Search code examples
xmlxpathposition

XPath syntax - how to use position() in a complex location path


I'm writing a recursive algorithm to generate a unique minimal XPath for a given element. The main idea is to allow picking an element in one document (i.e. an html element in chrome on PC) and be able to find the corresponding element in similar documents (i.e. same site in it's mobile version).

During the process, I need to generate a full XPath string for an entire given document, i.e. for a given node, traverse the entire tree and append all nodes with all their attributes to the string.

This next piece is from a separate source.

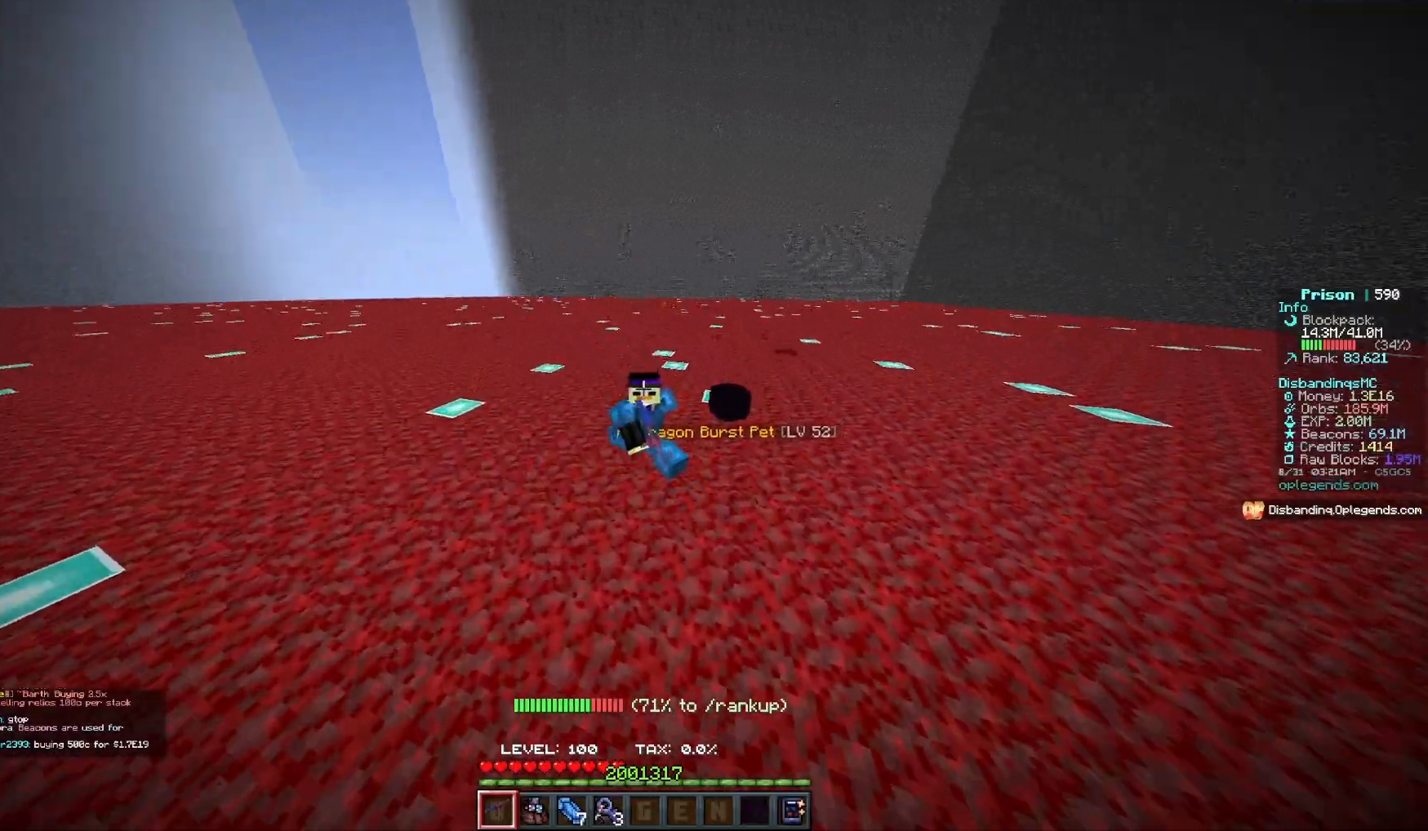
{"keys": ["s"], "mouse": [], "events": []}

For instance, for the following document (the wanted element is marked with "*"):

<?xml version="1.0" encoding="UTF-16"?>
<node>
    <node/>
    <node id="content">
        <node>
            <node>
                <node id="url_text_field"/>
                *<node id="go_button" text="Go">
                </node>*
                <node id="back_button" text="Back">
                </node>
            </node>
            <node id="webViewPlaceholder">
                <node/>
            </node>
        </node>
    </node>
</node>

The XPath generated by my code:

//*[@id='go_button' and @text='Go' and parent::*[child::*[@id='url_text_field'] and child::*[@id='back_button' and @text='Back'] and parent::*[child::*[@id='webViewPlaceholder'] and parent::*[@id='content']]]]

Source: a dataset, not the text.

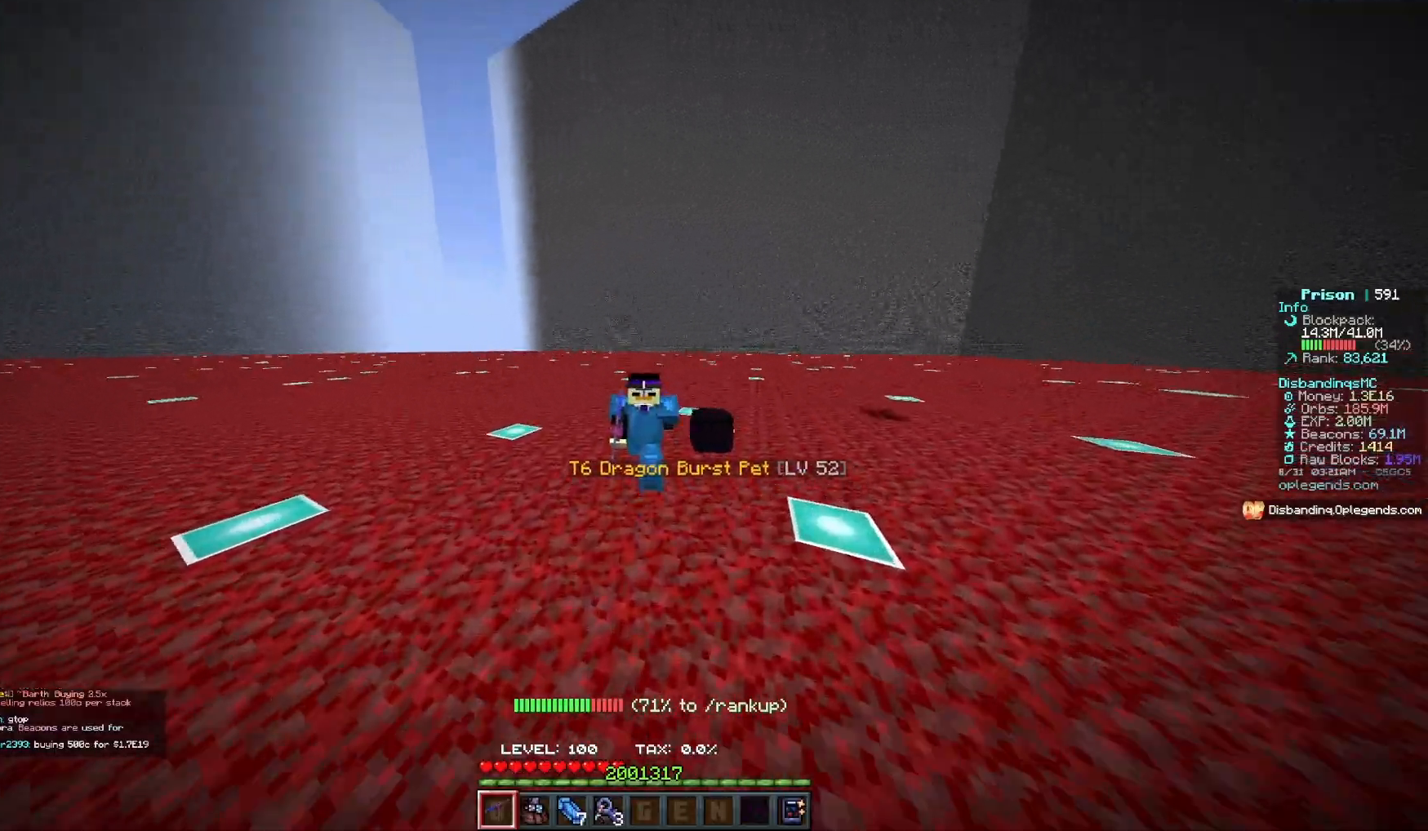
{"keys": ["d", "s"], "mouse": [], "events": [[400, "d", "down"]]}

yield <node id="go_button" text="Go"> Which perfectly fits the element.

My problem is that in one particular case (that is - when a sub-tree that contains the wanted element has an identical "brother(s)") I have to use the element's position()=SOME_NUMBER (or an "index" node [SOME_NUMBER]) to uniquely identify the element, and I'm having trouble with the syntax.

For example, for the more complex document (again, element is marked with "*". index attribute is not part of the original document, and was added just for reference):

<?xml version="1.0" encoding="UTF-16"?>
<node>
    <node/>
    <node id="content" index="a">
        <node>
            <node>
                <node id="url_text_field"/>
                <node id="go_button" text="Go" index="a1">
                </node>
                *<node id="go_button" text="Go" index="a2">
                </node>*
                <node id="back_button" text="Back">
                </node>
            </node>
            <node id="webViewPlaceholder">
                <node/>
            </node>
        </node>
    </node>
    <node id="content" index="b">
        <node>
            <node>
                <node id="url_text_field"/>
                <node id="go_button" text="Go" index="b1">
                </node>
                <node id="go_button" text="Go" index="b2">
                </node>
                <node id="back_button" text="Back">
                </node>
            </node>
            <node id="webViewPlaceholder">
                <node/>
            </node>
        </node>
    </node>
</node>

Of course, the previous XPath finds four elements:

<node id="go_button" text="Go" index="a1"></node>
<node id="go_button" text="Go" index="a2"></node>
<node id="go_button" text="Go" index="b1"></node>
<node id="go_button" text="Go" index="b2"></node>

I tried to add the position node in various places in the XPath (for instance //*[@id='go_button' and @text='Go' and position=2 and parent::*[child::*[@id='url_text_field'] and child::*[@id='back_button' and @text='Back'] and parent::*[child::*[@id='webViewPlaceholder'] and parent::*[@id='content'][1]]]] doesn't work), but couldn't find a way to match only the second "brother" sub-tree under the first "parent" sub-tree.


Solution

  • The solution is to use an index node instead of calling position.
    I wrap the entire xpath expression with round braces, and add the index:

    (xpath_expression)[index]